Pesticide (Active Ingredient) Number of Accepted Requests
Sodium Cyanide - 44
Strychnine - 30
Aluminium Phosphide - 8
Mevinphos - 5
Carbofuran - 5
(Alpha)Chloralose - 4
Unknown - 2
Aldicarb - 1
Carbosulfan - 0
Isofenphos - 0
Bendiocarb - 0
Total substances accepted - 99
Total number of collections - 86
 
The following pesticides are being accepted through the scheme:
 
Aldicarb
Carbofuran
Carbosulfan
Isofenphos
Mevinphos
Sodium cyanide (known as Cymag)
Strychnine
Most types of Bendiocarb
Banned or expired formulations of Chloralose, especially those containing more than 5% Chloralose (weaker ready-to-use formulations are still legally sold for indoor rodent control); and
Banned or expired Aluminium Phosphide products.
 
Anyone who believes they are in possession of any of these banned pesticides should contact the disposal scheme line on 0131 472 4187. The line will remain open 8.30am-4.30pm Monday to Friday, until 4.30pm on 29 May 2015. Before calling, users are asked to make a note of which banned pesticides they have, and check whether these are included in the scheme using the guide on the PAW Scotland website.
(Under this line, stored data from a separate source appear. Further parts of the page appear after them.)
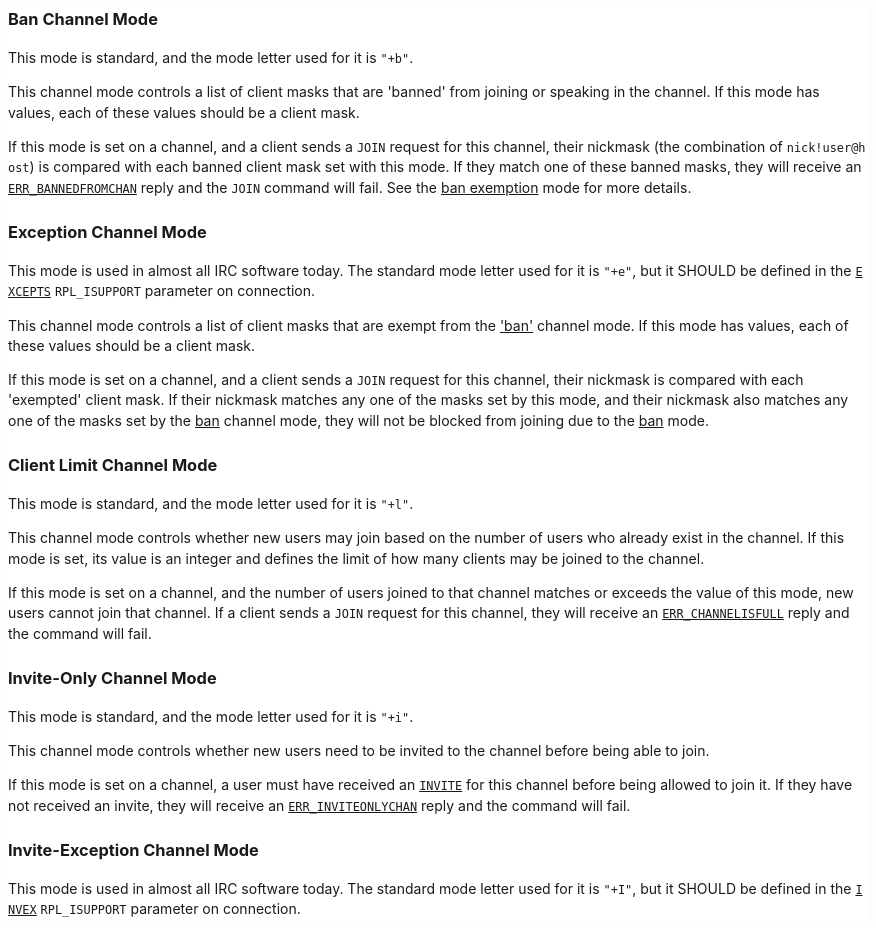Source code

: ### Ban Channel Mode

This mode is standard, and the mode letter used for it is `"+b"`.

This channel mode controls a list of client masks that are 'banned' from joining or speaking in the channel. If this mode has values, each of these values should be a client mask.

If this mode is set on a channel, and a client sends a `JOIN` request for this channel, their nickmask (the combination of `nick!user@host`) is compared with each banned client mask set with this mode. If they match one of these banned masks, they will receive an [`ERR_BANNEDFROMCHAN`](#errbannedfromchan-474) reply and the `JOIN` command will fail. See the [ban exemption](#ban-exemption-channel-mode) mode for more details.

### Exception Channel Mode

This mode is used in almost all IRC software today. The standard mode letter used for it is `"+e"`, but it SHOULD be defined in the [`EXCEPTS`](#excepts-parameter) `RPL_ISUPPORT` parameter on connection.

This channel mode controls a list of client masks that are exempt from the ['ban'](#ban-channel-mode) channel mode. If this mode has values, each of these values should be a client mask.

If this mode is set on a channel, and a client sends a `JOIN` request for this channel, their nickmask is compared with each 'exempted' client mask. If their nickmask matches any one of the masks set by this mode, and their nickmask also matches any one of the masks set by the [ban](#ban-channel-mode) channel mode, they will not be blocked from joining due to the [ban](#ban-channel-mode) mode.

### Client Limit Channel Mode

This mode is standard, and the mode letter used for it is `"+l"`.

This channel mode controls whether new users may join based on the number of users who already exist in the channel. If this mode is set, its value is an integer and defines the limit of how many clients may be joined to the channel.

If this mode is set on a channel, and the number of users joined to that channel matches or exceeds the value of this mode, new users cannot join that channel. If a client sends a `JOIN` request for this channel, they will receive an [`ERR_CHANNELISFULL`](#errchannelisfull-471) reply and the command will fail.

### Invite-Only Channel Mode

This mode is standard, and the mode letter used for it is `"+i"`.

This channel mode controls whether new users need to be invited to the channel before being able to join.

If this mode is set on a channel, a user must have received an [`INVITE`](#invite-message) for this channel before being allowed to join it. If they have not received an invite, they will receive an [`ERR_INVITEONLYCHAN`](#errinviteonlychan-473) reply and the command will fail.

### Invite-Exception Channel Mode

This mode is used in almost all IRC software today. The standard mode letter used for it is `"+I"`, but it SHOULD be defined in the [`INVEX`](#invex-parameter) `RPL_ISUPPORT` parameter on connection.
Members of any of the organisations supporting the scheme can also contact them directly for further advice before phoning the disposal scheme line.
 
The pesticides included in this scheme are highly toxic and many are lethal to humans and animals, even in small quantities. Extreme caution should be exercised if searching premises for banned pesticides; suitable gloves must be worn, and make sure that adequate lighting exists to enable you to assess the condition of the container before touching it. Mevinphos can kill merely upon contact with skin. If in doubt, further advice should be sought before any search is carried out. Exposed chemicals or leaking containers should never be touched or moved except by suitably qualified professionals.
 
Further details of substances that will be accepted, and how to make use of the scheme, are available on the PAW Scotland website – www.PAW.Scotland.gov.uk.
 
The scheme is supported by the British Association for Shooting & Conservation Scotland, Game & Wildlife Conservation Trust, National Farmers Union Scotland, Scottish Association for Country Sports, Scottish Crofting Federation, Scottish Gamekeepers Association and Scottish Land & Estates.